Trump’s Policies and Q3 Earnings May Hold the Key to FII Comeback in Indian Markets

 

Indian stock markets have been on a rollercoaster ride in recent months, with benchmark indices taking a steep fall since their record highs in late September. The sell-off has been fueled by a combination of weak Q2 corporate earnings, sky-high valuations, a strengthening dollar index, and persistent foreign institutional investor (FII) outflows.

 

Markets on a Slippery Slope

 

The Sensex, which touched an all-time high of 85,978.25 on September 27, has since tumbled by a massive 8,398 points, or nearly 10%. Similarly, the Nifty has shed over 2,700 points, a drop of more than 10% from its peak of 26,277.35. The reasons? Tepid Q2 earnings that left investors disappointed, along with muted forward guidance from companies, spurred panic selling among FIIs.

 

One example is the banking sector, where heavyweights like HDFC Bank and ICICI Bank reported underwhelming growth due to rising credit costs. Investors, already jittery, chose to cut their losses and look elsewhere.

 

The FII Exodus

 

FIIs have been net sellers of Indian equities since October, offloading a staggering ₹1.16 lakh crore. On November 18, FIIs slowed their selling spree, netting ₹1,403 crore in sales compared to the daily average of ₹3,800 crore earlier in the month. But this respite was short-lived, as the selling resumed with renewed vigor, with FIIs dumping ₹3,412 crore worth of shares on November 19.

 

Samir Arora, founder of Helios Capital, summed it up bluntly: “The pathetic corporate earnings are the real culprits here. It’s not just about funds moving to the US or China; global investors simply see better opportunities elsewhere.”

 

Bitcoin Steals the Spotlight

 

Adding to the drama, Bitcoin’s meteoric rise has further distracted investors from Indian equities. The cryptocurrency has doubled in value this year, recently hitting an all-time high of $94,078. When faced with such astronomical returns, some investors naturally redirected their funds, leaving Indian markets to fend for themselves.

 

The Road Ahead: Trump and Q3 Earnings

 

Market experts believe the next big trigger for FII flows will be twofold: US President Donald Trump’s policies and India’s Q3 corporate earnings.
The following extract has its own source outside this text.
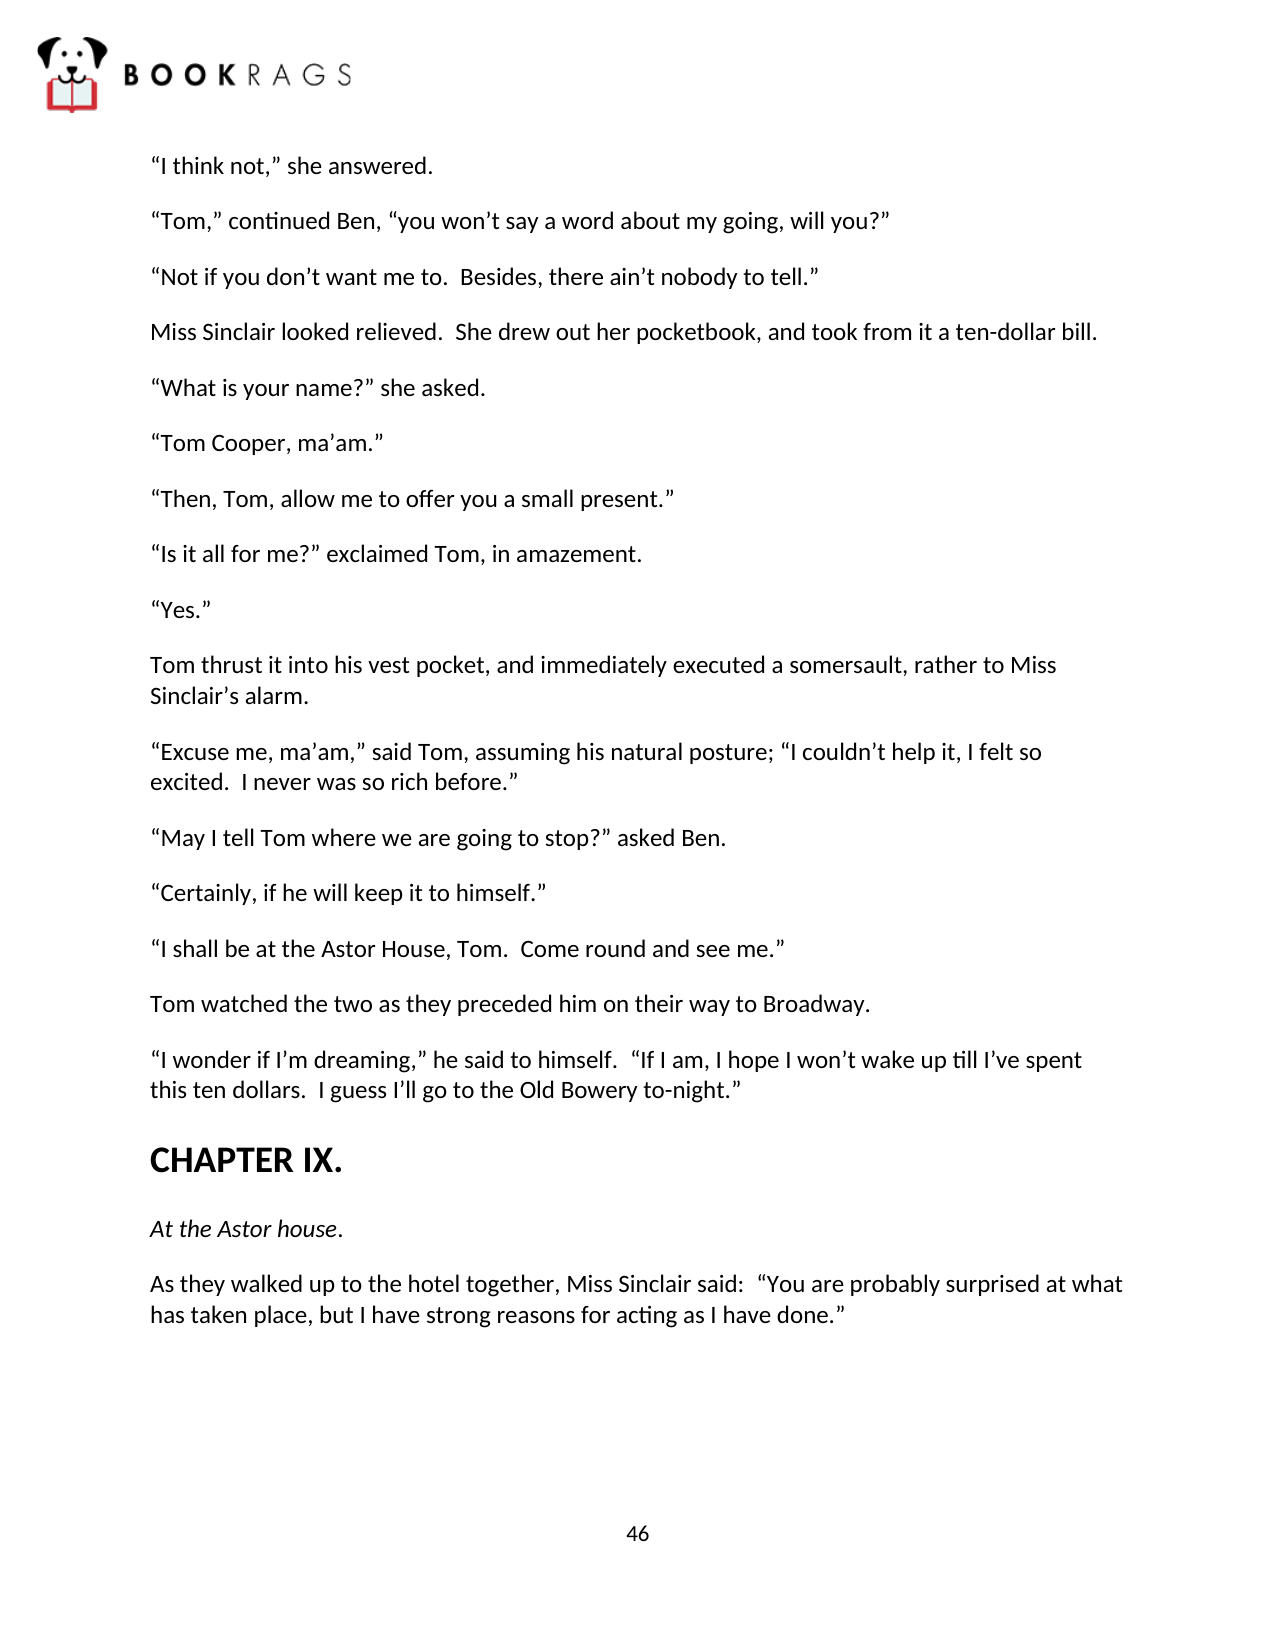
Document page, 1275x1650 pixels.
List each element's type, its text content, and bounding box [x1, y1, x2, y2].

Trump’s potential protectionist measures, such as higher tariffs or stricter immigration rules, could send shockwaves through emerging markets like India. “If Trump’s policies end up being inflationary, and the US Federal Reserve responds with higher interest rates, global funds could further shy away from riskier assets,” warned Parthiv Shah, Director of Tracom Stock Brokers.

 

On the flip side, Q3 earnings, expected from mid-January 2025, could provide a much-needed boost. Analysts predict better numbers, driven by a recovery in rural and urban consumption and increased government spending. For instance, sectors like FMCG and auto, which struggled last quarter, may see a rebound thanks to festival-season sales and improved rural incomes.

 

Domestic Investors to the Rescue?

 

While FIIs have been pulling out, domestic institutional investors (DIIs) have stepped in as the cavalry. DIIs have consistently been buying, providing some stability to the markets. “Their support has been crucial, but we still need FII participation for a full recovery,” noted Ajit Mishra of Religare Broking.

 

Vinod Nair from Geojit Financial Services echoed this sentiment, saying, “The recovery hinges on an uptick in earnings, which we expect in the second half of the financial year due to higher government expenditure.”

 

Patience is Key

 

Industry stalwarts like Raamdeo Agrawal of Motilal Oswal Financial Services remain optimistic. Speaking at the CNBC-TV18 Global Leadership Summit, he urged investors to hold on. “We need fiscal or monetary help, and it will come. Earnings might take six months to bounce back, but they will.”

 

For now, Indian markets are walking a tightrope. The combination of better Q3 earnings and a favorable global environment could turn the tide, but until then, volatility seems to be the name of the game.